**EXPLORER LE CONTENU**.
1. Dans l'extrait sur les banques centrales, qui se fait une joie de nous répéter l'« amas de mensonges » ? Citez tous les acteurs nommés.
2. Pourriez-vous poursuivre l'extrait sur les banques centrales en reprenant juste après la dernière phrase du point 1 ?

**EXTRAIT À LIRE**.
+-------+

Six années durant, le monde a fonctionné dans l’idée complètement absurde que les banques centrales avaient pu remédier à la crise de 2008.

Tous les arguments venus défendre cette idée ont défié tout bon sens. Un enfant pourrait deviner tout seul qu’il est impossible de résoudre le problème de la dette en en émettant davantage. De la même manière, toute personne dotée d’un cerveau pourrait vous dire qu’une poignée d’intellectuels sans aucune expérience du monde réel et qui n’ont jamais monté une entreprise ou créé un emploi n’est pas en mesure de sauver l’économie.

Mais beaucoup d’argent dépend de notre croyance en cet amas de mensonges. C’est pourquoi les médias, les banques et les politiciens se font une joie de nous les répéter. Nous pourrions facilement aller jusqu’à dire que le capital et le pouvoir que détiennent ceux qui se trouvent au plus haut de la pyramide découlent de cette fiction.

Il n’est donc pas surprenant qu’aucun d’entre eux daigne admettre les faits : la Fed et les autres banques centrales n’ont pas seulement aucune idée de quelle solution apporter au problème, elles n’ont aussi aucune raison de le faire. Mais penchons-nous sur les faits :

1)   Le VRAI problème du système financier est la bulle sur les obligations. En 2008, au début de la crise, elle représentait 80 trillions de dollars. Elle représente aujourd’hui plus de 100 trillions de dollars.

+-------+

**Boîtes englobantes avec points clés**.

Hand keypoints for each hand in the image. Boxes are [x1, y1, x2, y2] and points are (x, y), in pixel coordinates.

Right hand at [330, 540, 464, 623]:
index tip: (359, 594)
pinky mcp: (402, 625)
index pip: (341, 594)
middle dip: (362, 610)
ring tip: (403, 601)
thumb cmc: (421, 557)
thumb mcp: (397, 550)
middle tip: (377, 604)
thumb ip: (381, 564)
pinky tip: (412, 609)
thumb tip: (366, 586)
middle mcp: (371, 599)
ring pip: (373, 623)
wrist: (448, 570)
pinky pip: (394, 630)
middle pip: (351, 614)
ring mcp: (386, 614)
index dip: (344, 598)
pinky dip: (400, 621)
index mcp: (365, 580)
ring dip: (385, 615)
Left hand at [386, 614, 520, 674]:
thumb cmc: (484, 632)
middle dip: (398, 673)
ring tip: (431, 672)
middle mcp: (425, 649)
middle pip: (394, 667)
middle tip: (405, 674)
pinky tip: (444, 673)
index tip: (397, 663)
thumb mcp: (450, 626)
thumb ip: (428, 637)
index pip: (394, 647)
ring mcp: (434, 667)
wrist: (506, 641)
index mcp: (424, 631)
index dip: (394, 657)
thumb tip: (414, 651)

+-------+

**RÉPONSES PAR POINT**.
1. Les médias, les banques et les politiciens.

2.
2)   Le marché des produits dérivés qui utilise ces obligations en tant que collatéral représente plus de 555 trillions de dollars.
3)   Une majorité des grosses corporations internationales, des gouvernements souverains et des municipalités ont eu recours aux produits dérivés pour dissimuler leurs revenus et leurs dettes. Personne ne sait jusqu’à quel degré ils ont pu aller, mais puisque 20% des directeurs financiers de corporations ont admis avoir manipulé les revenus de leur entreprise par le passé, il se peut que cette pratique soit extrêmement répandue.
4)   L’effet de levier des corporations est plus élevé aujourd’hui qu’il ne l’était en 2007. Comme l’a récemment soulevé Stanley Druckenmiller, en 2007, les obligations des corporations représentaient 3,5 trillions de dollars… Aujourd’hui, elles représentent 7 trillions de dollars, ou près de la moitié du PIB des Etats-Unis.
5)   L’effet de levier des banques centrales est aujourd’hui supérieur ou égal à celui de Lehman Brothers juste avant son implosion. La Fed a un effet de levier de 78 pour un. Celui de la BCE est de plus de 26 pour un. Celui de Lehman Brothers était de 30 pour un.
6)   Les banques centrales n’ont aucune idée de la manière dont mettre fin à leurs stratégies. Janet Yellen était inquiète de ne pouvoir y mettre fin alors que les bilans de la Fed s’élevaient à 1,3 trillions de dollars. Ils sont aujourd’hui de plus de 4,5 trillions de dollars.

Nous marchons tout droit vers une crise qui sera pire encore que celle de 2008. Les banques centrales du monde ont littéralement parié le système financier sur leurs théories. Et elles n’ont pas fonctionné. Tout ce qu’elles ont fait, c’est rendre le monde plus vulnérable encore. La prochaine crise verra des nations entières sombrer dans la banqueroute.

La situation est claire : la crise de 2008 n’était qu’un échauffement. La véritable crise arrive. Et elle verra s’effondrer le système bancaire centralisé.

Les investisseurs avisés s’y préparent dès aujourd’hui.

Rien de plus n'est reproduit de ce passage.